Being a world champion is an honor. It should be held in the highest regard. In the yesteryear of pro wrestling champions like Lou Thesz, Bruno Sammertino and Buddy Rogers were put on a pedestal for good reason. If you weren’t these men, then your honor came in working on top with them. Selling out Madison Square Garden and other arenas across the country. That honor held true up until recently in our business were our microwave society ,who always wants something fast and new, changed that course of action.

Hulk Hogan drew money, unquestionably. In his first run, he was the WWF Champion for 1984 to 1988. Is that to say that no one else that worked for the WWF during those years were deserving of being champion? That’s ridiculous when you consider the roster they had at that time. The fact was people were paying to see Hulk Hogan and guys lined up to work with Hogan on top. Everyone from Harley Race to Terry Funk, Andre The Giant to King Kong Bundy. Any of those men you could make a case for being suitable as WWF Champion.

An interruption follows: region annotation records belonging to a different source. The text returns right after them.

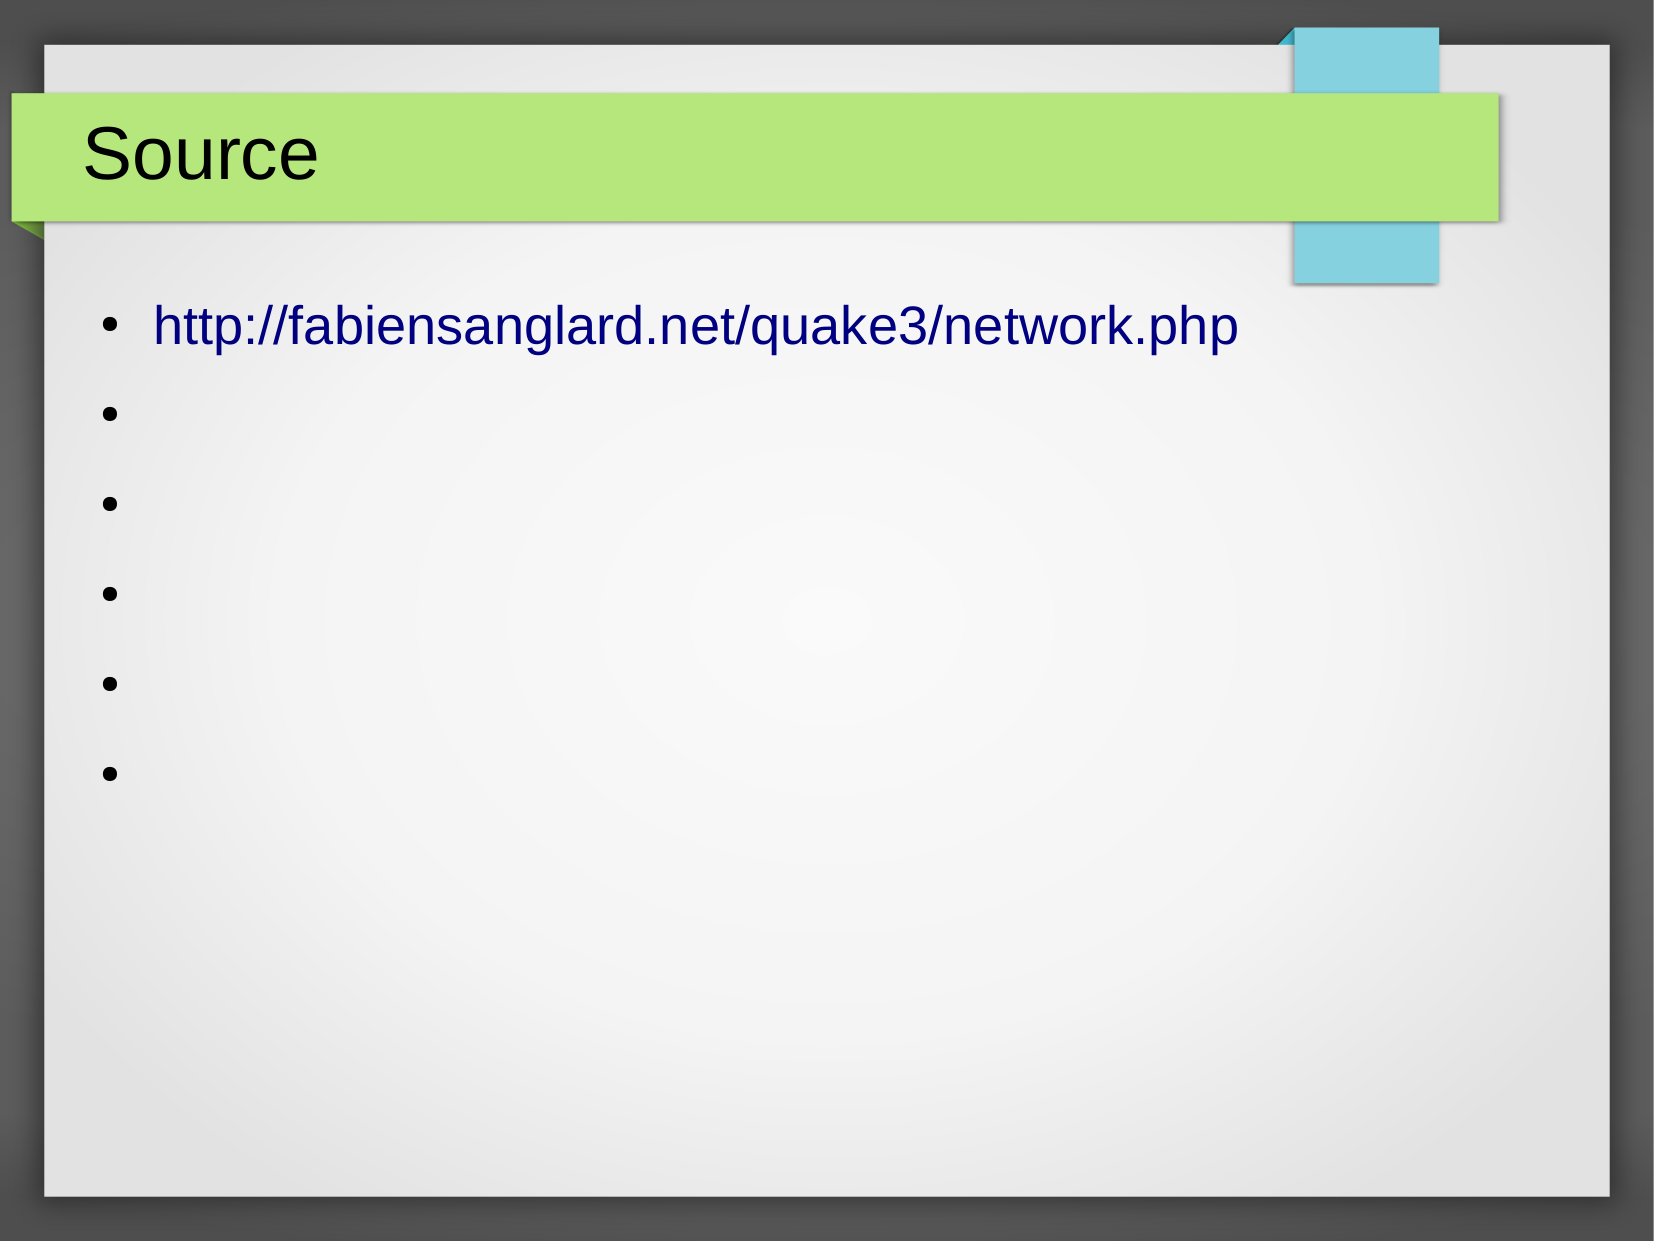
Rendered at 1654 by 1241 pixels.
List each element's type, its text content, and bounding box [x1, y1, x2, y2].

picture [0, 0, 1654, 1241]
list http://fabiensanglard.net/quake3/network.php [82, 295, 1571, 1015]
title Source [82, 94, 1264, 213]
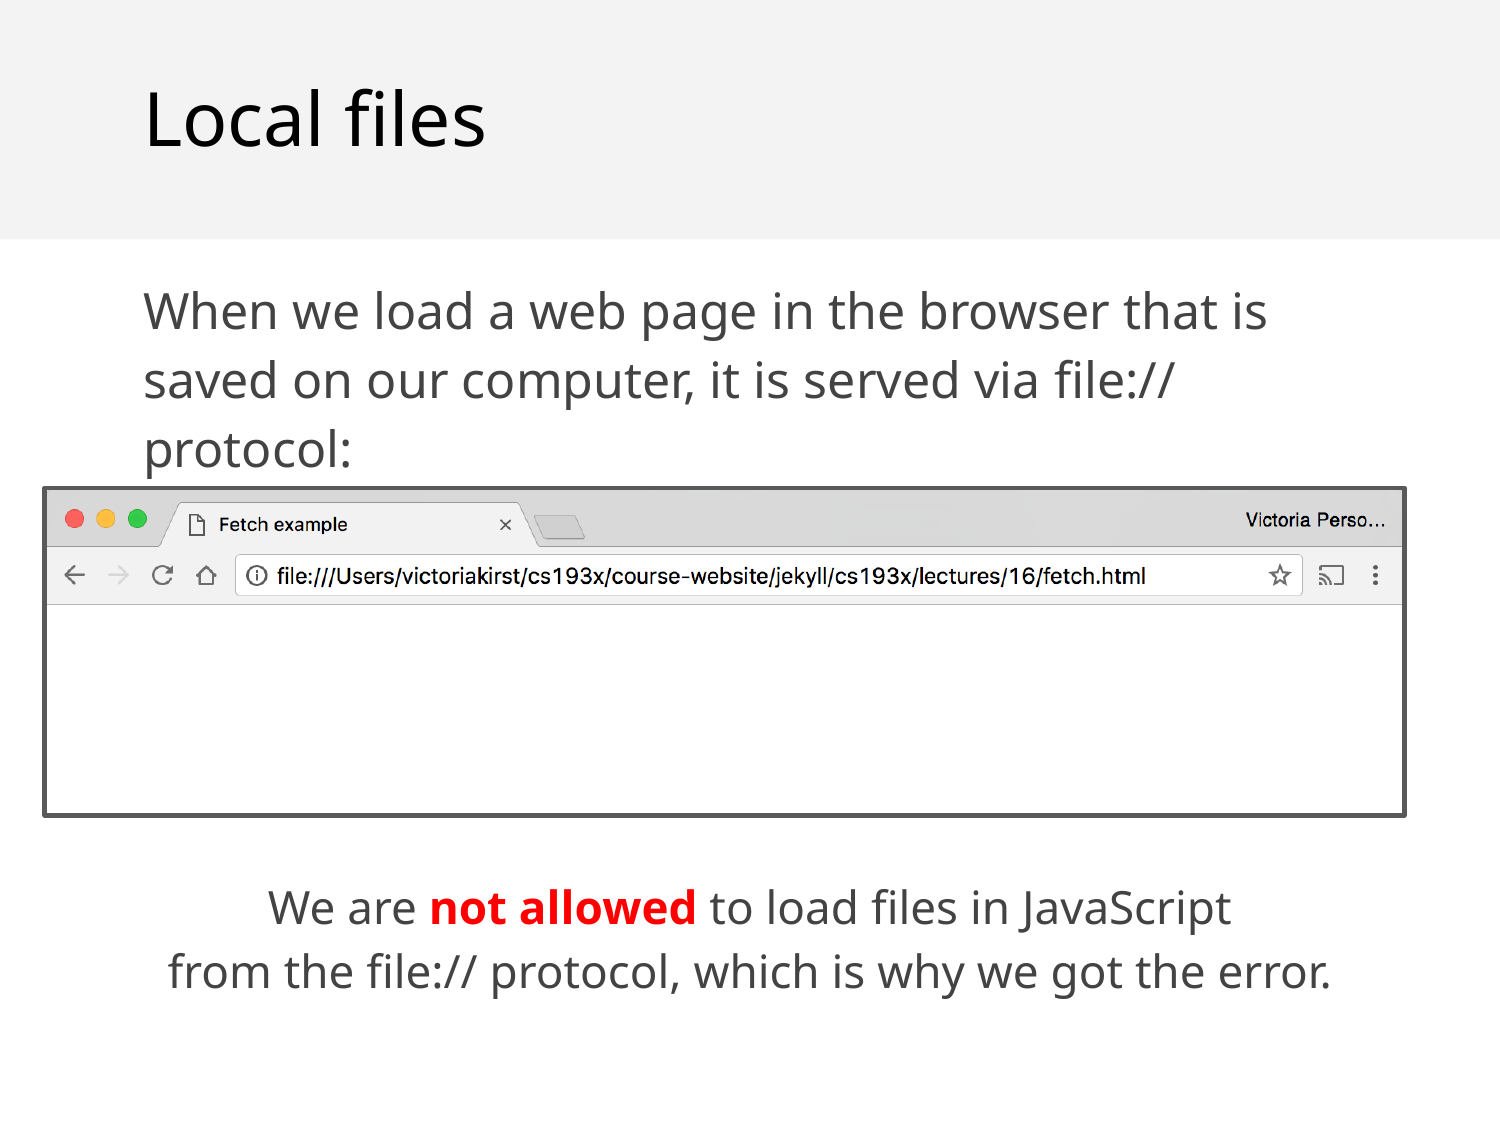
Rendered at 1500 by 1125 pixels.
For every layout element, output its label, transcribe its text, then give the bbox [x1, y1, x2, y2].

If you have a championship that is passed around like a hot potato then at the end of the day an actual potato would be worth more than your gold and leather. By the same token if you tell the fans that a wrestler’s worth is calculated by whether they have held this championship then you are devaluing your own commodity. Not everyone can be world heavyweight champion but everyone can be a wrestling star on your show. Everyone can be viable piece to a much larger puzzle that in the end will have fans lining up to cheer or boo to their heart’s desire.